→ **WORK INSTRUCTIONS**
Can you quote every one of the rows below word for word, with no changes at all?

Collected data:
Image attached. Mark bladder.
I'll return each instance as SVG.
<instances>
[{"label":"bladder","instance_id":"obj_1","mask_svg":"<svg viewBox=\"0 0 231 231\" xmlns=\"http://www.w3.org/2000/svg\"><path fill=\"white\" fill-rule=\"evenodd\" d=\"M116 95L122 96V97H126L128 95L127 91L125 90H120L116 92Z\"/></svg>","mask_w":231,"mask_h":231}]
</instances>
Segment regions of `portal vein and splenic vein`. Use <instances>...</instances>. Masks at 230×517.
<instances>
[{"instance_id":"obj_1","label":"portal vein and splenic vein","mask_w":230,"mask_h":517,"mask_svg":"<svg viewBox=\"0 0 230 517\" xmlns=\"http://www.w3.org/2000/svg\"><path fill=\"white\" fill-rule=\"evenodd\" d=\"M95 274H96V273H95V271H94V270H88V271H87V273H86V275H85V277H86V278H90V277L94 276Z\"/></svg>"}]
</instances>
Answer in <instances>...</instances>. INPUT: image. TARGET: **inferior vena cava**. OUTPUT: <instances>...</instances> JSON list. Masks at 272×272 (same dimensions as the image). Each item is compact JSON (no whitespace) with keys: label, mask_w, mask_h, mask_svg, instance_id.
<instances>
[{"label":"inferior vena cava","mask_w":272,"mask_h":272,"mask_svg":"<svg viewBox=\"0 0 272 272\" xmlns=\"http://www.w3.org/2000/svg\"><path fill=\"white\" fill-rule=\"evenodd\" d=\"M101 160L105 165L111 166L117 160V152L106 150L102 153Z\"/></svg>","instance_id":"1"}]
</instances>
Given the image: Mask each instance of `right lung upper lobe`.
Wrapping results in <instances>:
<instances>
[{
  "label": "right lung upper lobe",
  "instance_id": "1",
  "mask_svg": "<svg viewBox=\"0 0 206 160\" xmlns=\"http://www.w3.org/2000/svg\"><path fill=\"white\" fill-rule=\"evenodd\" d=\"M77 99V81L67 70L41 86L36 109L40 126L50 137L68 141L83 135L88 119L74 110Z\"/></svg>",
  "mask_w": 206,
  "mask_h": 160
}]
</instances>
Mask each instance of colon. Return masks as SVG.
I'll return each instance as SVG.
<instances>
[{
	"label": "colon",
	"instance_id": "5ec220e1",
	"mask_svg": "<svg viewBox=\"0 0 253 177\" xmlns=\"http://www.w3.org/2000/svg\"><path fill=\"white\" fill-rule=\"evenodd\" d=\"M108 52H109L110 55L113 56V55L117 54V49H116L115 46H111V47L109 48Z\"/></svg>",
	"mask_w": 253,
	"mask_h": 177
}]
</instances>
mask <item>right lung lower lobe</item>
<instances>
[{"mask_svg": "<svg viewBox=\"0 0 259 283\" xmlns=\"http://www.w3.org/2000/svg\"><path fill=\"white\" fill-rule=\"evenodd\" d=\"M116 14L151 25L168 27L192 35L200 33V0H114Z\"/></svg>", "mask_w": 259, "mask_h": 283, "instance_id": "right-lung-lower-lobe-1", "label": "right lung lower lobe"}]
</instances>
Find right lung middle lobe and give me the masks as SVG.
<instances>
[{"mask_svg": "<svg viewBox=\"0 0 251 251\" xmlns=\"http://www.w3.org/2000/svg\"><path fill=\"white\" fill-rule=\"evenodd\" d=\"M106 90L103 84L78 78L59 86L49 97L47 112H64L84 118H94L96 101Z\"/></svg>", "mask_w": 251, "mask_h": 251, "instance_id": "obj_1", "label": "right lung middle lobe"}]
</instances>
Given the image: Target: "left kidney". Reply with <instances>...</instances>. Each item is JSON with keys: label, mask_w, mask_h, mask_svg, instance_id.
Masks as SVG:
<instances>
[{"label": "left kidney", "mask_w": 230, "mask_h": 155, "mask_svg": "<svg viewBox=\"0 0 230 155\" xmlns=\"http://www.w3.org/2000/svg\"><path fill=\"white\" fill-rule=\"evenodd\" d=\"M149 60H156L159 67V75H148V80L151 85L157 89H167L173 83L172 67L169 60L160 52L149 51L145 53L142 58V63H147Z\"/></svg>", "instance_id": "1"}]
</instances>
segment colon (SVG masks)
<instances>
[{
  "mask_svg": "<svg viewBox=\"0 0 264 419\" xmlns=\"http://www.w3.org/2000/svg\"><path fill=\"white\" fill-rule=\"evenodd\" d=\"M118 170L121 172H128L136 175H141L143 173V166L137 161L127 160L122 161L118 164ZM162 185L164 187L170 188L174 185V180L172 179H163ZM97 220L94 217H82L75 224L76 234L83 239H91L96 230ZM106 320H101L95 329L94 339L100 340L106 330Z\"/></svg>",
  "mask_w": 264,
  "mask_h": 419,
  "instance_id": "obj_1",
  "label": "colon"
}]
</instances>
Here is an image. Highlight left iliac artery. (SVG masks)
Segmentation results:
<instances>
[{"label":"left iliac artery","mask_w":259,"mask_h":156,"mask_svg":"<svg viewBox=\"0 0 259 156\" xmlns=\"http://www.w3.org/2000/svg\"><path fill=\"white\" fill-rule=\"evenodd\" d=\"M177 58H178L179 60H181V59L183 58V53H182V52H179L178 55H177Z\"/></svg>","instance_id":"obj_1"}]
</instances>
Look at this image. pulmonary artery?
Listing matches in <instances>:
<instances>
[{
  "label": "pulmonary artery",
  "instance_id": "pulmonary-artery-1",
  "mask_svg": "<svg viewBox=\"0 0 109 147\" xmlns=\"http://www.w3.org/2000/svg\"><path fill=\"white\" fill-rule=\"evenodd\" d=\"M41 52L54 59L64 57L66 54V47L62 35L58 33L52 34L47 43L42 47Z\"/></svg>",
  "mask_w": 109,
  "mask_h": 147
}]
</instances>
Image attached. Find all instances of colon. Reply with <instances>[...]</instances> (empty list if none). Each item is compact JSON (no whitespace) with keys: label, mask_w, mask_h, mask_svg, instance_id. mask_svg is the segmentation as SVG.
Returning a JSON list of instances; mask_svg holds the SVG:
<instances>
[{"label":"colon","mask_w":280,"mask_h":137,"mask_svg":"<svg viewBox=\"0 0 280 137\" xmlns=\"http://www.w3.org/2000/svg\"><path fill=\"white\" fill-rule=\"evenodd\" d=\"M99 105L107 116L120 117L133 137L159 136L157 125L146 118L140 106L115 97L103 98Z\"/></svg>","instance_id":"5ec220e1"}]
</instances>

→ **COMPLETED EXERCISE**
Image attached. Mark bladder.
I'll return each instance as SVG.
<instances>
[{"label":"bladder","instance_id":"obj_1","mask_svg":"<svg viewBox=\"0 0 231 231\" xmlns=\"http://www.w3.org/2000/svg\"><path fill=\"white\" fill-rule=\"evenodd\" d=\"M116 95L122 96V97H126L128 95L127 91L125 90H120L116 92Z\"/></svg>","mask_w":231,"mask_h":231}]
</instances>
Segment regions of `portal vein and splenic vein`. Use <instances>...</instances>. Masks at 230×517.
<instances>
[{"instance_id":"obj_1","label":"portal vein and splenic vein","mask_w":230,"mask_h":517,"mask_svg":"<svg viewBox=\"0 0 230 517\" xmlns=\"http://www.w3.org/2000/svg\"><path fill=\"white\" fill-rule=\"evenodd\" d=\"M95 274H96V273H95V271H94V270H88V271H87V273H86V275H85V277H86V278H90V277L94 276Z\"/></svg>"}]
</instances>
Answer in <instances>...</instances>. INPUT: image. TARGET: **inferior vena cava**. OUTPUT: <instances>...</instances> JSON list. Masks at 272×272 (same dimensions as the image). Each item is compact JSON (no whitespace) with keys: label, mask_w, mask_h, mask_svg, instance_id.
<instances>
[{"label":"inferior vena cava","mask_w":272,"mask_h":272,"mask_svg":"<svg viewBox=\"0 0 272 272\" xmlns=\"http://www.w3.org/2000/svg\"><path fill=\"white\" fill-rule=\"evenodd\" d=\"M101 160L105 165L111 166L117 160V152L106 150L102 153Z\"/></svg>","instance_id":"1"}]
</instances>
Given the image: Mask each instance of `right lung upper lobe`.
Wrapping results in <instances>:
<instances>
[{
  "label": "right lung upper lobe",
  "instance_id": "1",
  "mask_svg": "<svg viewBox=\"0 0 206 160\" xmlns=\"http://www.w3.org/2000/svg\"><path fill=\"white\" fill-rule=\"evenodd\" d=\"M77 99V81L67 70L41 86L36 109L40 126L50 137L68 141L83 135L88 119L74 110Z\"/></svg>",
  "mask_w": 206,
  "mask_h": 160
}]
</instances>
Mask each instance of colon. Return masks as SVG.
I'll return each instance as SVG.
<instances>
[{
	"label": "colon",
	"instance_id": "5ec220e1",
	"mask_svg": "<svg viewBox=\"0 0 253 177\" xmlns=\"http://www.w3.org/2000/svg\"><path fill=\"white\" fill-rule=\"evenodd\" d=\"M108 52H109L110 55L113 56V55L117 54V49H116L115 46H111V47L109 48Z\"/></svg>",
	"mask_w": 253,
	"mask_h": 177
}]
</instances>
mask <item>right lung lower lobe</item>
<instances>
[{"mask_svg": "<svg viewBox=\"0 0 259 283\" xmlns=\"http://www.w3.org/2000/svg\"><path fill=\"white\" fill-rule=\"evenodd\" d=\"M116 14L151 25L168 27L192 35L200 33V0H114Z\"/></svg>", "mask_w": 259, "mask_h": 283, "instance_id": "right-lung-lower-lobe-1", "label": "right lung lower lobe"}]
</instances>
Find right lung middle lobe and give me the masks as SVG.
<instances>
[{"mask_svg": "<svg viewBox=\"0 0 251 251\" xmlns=\"http://www.w3.org/2000/svg\"><path fill=\"white\" fill-rule=\"evenodd\" d=\"M106 90L103 84L78 78L59 86L49 97L47 112H64L84 118H94L96 101Z\"/></svg>", "mask_w": 251, "mask_h": 251, "instance_id": "obj_1", "label": "right lung middle lobe"}]
</instances>
Given the image: Target: "left kidney". Reply with <instances>...</instances>. Each item is JSON with keys: label, mask_w, mask_h, mask_svg, instance_id.
Masks as SVG:
<instances>
[{"label": "left kidney", "mask_w": 230, "mask_h": 155, "mask_svg": "<svg viewBox=\"0 0 230 155\" xmlns=\"http://www.w3.org/2000/svg\"><path fill=\"white\" fill-rule=\"evenodd\" d=\"M149 60H156L159 67V75H148V80L151 85L157 89H167L173 83L172 67L169 60L160 52L149 51L145 53L142 58V63H147Z\"/></svg>", "instance_id": "1"}]
</instances>
segment colon (SVG masks)
<instances>
[{
  "mask_svg": "<svg viewBox=\"0 0 264 419\" xmlns=\"http://www.w3.org/2000/svg\"><path fill=\"white\" fill-rule=\"evenodd\" d=\"M118 170L121 172H128L136 175H141L143 173V166L137 161L127 160L122 161L118 164ZM162 185L164 187L170 188L174 185V180L172 179H163ZM97 220L94 217H82L75 224L76 234L83 239H91L96 230ZM106 320H101L95 329L94 339L100 340L106 330Z\"/></svg>",
  "mask_w": 264,
  "mask_h": 419,
  "instance_id": "obj_1",
  "label": "colon"
}]
</instances>
Here is an image. Highlight left iliac artery. (SVG masks)
Segmentation results:
<instances>
[{"label":"left iliac artery","mask_w":259,"mask_h":156,"mask_svg":"<svg viewBox=\"0 0 259 156\" xmlns=\"http://www.w3.org/2000/svg\"><path fill=\"white\" fill-rule=\"evenodd\" d=\"M177 58H178L179 60H181V59L183 58V53H182V52H179L178 55H177Z\"/></svg>","instance_id":"obj_1"}]
</instances>
Look at this image. pulmonary artery?
Listing matches in <instances>:
<instances>
[{
  "label": "pulmonary artery",
  "instance_id": "pulmonary-artery-1",
  "mask_svg": "<svg viewBox=\"0 0 109 147\" xmlns=\"http://www.w3.org/2000/svg\"><path fill=\"white\" fill-rule=\"evenodd\" d=\"M41 52L54 59L64 57L66 54V47L62 35L58 33L52 34L47 43L42 47Z\"/></svg>",
  "mask_w": 109,
  "mask_h": 147
}]
</instances>
Image attached. Find all instances of colon. Reply with <instances>[...]</instances> (empty list if none). Each item is compact JSON (no whitespace) with keys: label, mask_w, mask_h, mask_svg, instance_id. mask_svg is the segmentation as SVG.
Returning a JSON list of instances; mask_svg holds the SVG:
<instances>
[{"label":"colon","mask_w":280,"mask_h":137,"mask_svg":"<svg viewBox=\"0 0 280 137\" xmlns=\"http://www.w3.org/2000/svg\"><path fill=\"white\" fill-rule=\"evenodd\" d=\"M99 105L107 116L120 117L133 137L159 136L157 125L146 118L140 106L115 97L103 98Z\"/></svg>","instance_id":"5ec220e1"}]
</instances>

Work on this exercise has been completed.